Both played to relatively narrow interests. The transition to democracy seemed to offer
new political space and new promise for a different kind of rural
development. Now, under President Zuma,
the ANC seems to be consolidating chiefly power, or at least providing strong
opportunities for the chiefs to operate politically and administratively. Some are well-organised and believe very strongly
in their legitimacy and their role. Like
Verwoerd, President Zuma seems to believe that supporting the chiefs is a good
way to tap rural support. In so doing, the ANC is opening the way for a
reassertion of undemocratic, patriarchal forms of government.
In Bafokeng and elsewhere
royal groups have gained control of massive new resources through mining. The recent reopening of restitution claims,
which President Zuma strongly backs, may be one of the most significant new
measures for extension of the chiefs’ power.

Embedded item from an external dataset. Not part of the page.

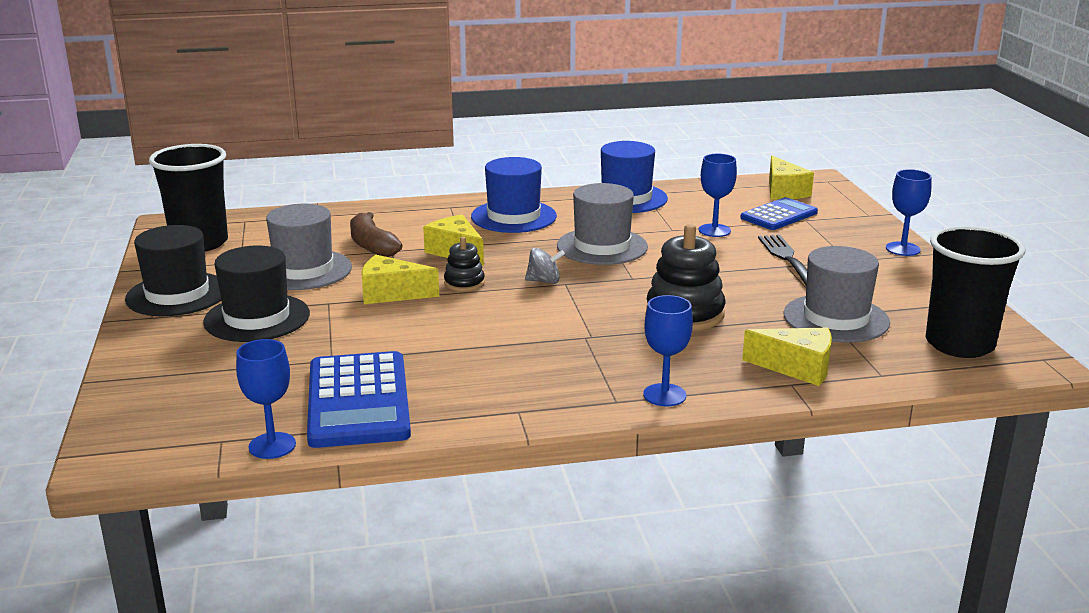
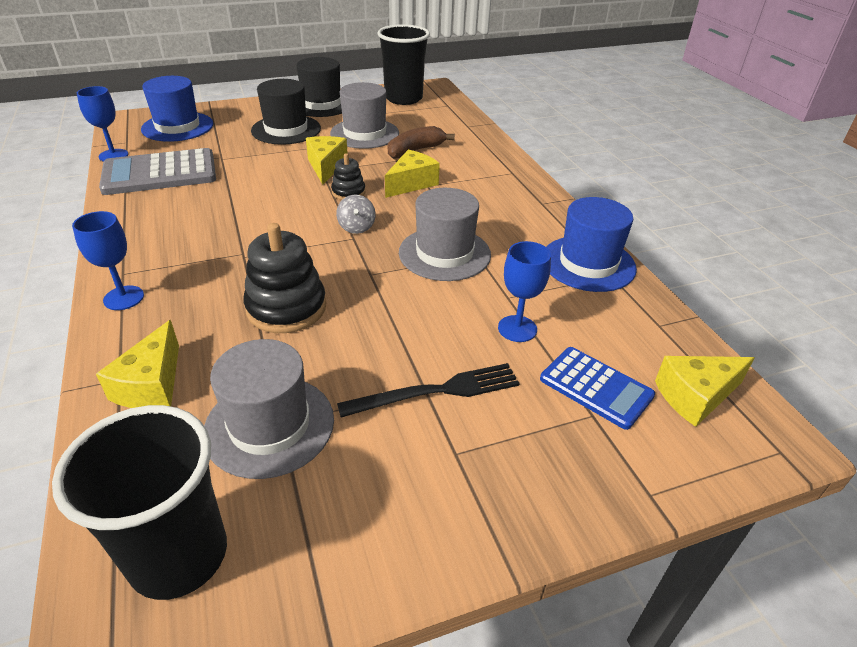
camera: 80 degrees right, 15 degrees up
(358, 401) = (160, 173): blue calculator -> grey calculator
(513, 217) = (502, 203): blue hat -> blue hat (177, 127)
(903, 249) = (517, 526): blue goblet -> none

The Zulu royal house has already indicated that it wishes to lodge a
major new ethnic land claim. There are
other chieftaincy claims brewing in KZN. In the first round of restitution,
land claims were made on an individual basis or by local communities. The ANC specifically tried to rule out ethnic
claims by large groups of people precisely because they would undermine
hard-won national identities. Now the
route seems to be open to major claims led by chiefs. The scope for patronage, should any of these
be won, is enormous, as are the dangers of ethnic mobilisation and ethnic
competition.
Chieftaincy and communal
tenure may creep outwards from the former homelands. Have South Africans debated whether they want
wall-to-wall chiefs? Things may rapidly
go in this direction. Have they debated
whether chiefs were and are part of the problem of rural poverty? Opinions may be divided in the rural areas
but are these the legacies that South Africa wishes to promote? Is President Zuma having his Verwoerd moment
– seeing in the chiefs a conservative base for rural support at a time when the
ANC may feel threatened by increasingly significant (though diverse) new forces
– a rising black middle class, radical workers action and the EFF?